• **PROMPT**
Give as a JSON list of strings, one per line with blank lines omitted, the records from the line that contains "MPa, written as comma-separated: value,unit with no space." through the line that contains "It reads 3.8,MPa".

• **EXTRACTED RECORDS**
# # #
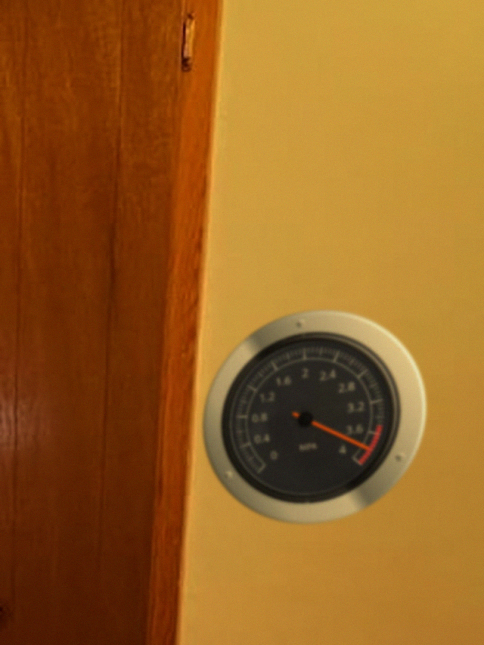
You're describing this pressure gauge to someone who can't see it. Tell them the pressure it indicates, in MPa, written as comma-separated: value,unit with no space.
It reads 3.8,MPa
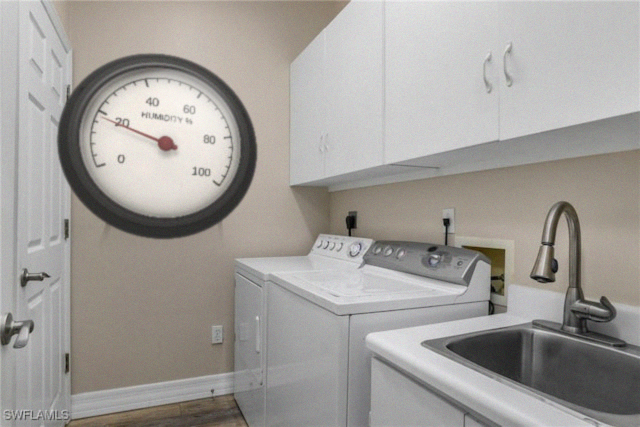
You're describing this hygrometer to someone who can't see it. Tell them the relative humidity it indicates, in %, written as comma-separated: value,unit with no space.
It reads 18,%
# # #
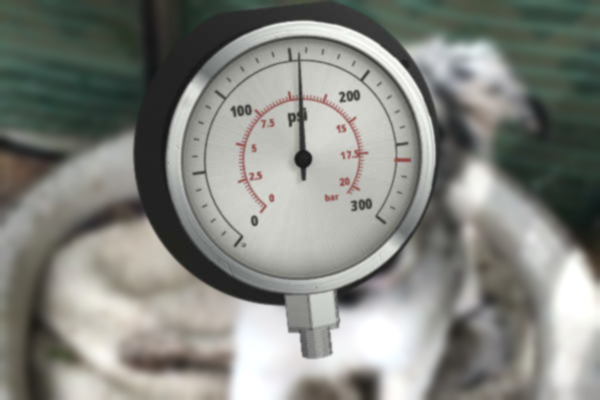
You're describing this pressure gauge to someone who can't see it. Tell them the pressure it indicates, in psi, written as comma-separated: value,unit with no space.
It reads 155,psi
# # #
• **SOLUTION FOR THIS EXERCISE**
[
  "You're describing this pressure gauge to someone who can't see it. Tell them the pressure it indicates, in MPa, written as comma-separated: value,unit with no space.",
  "It reads 3.8,MPa"
]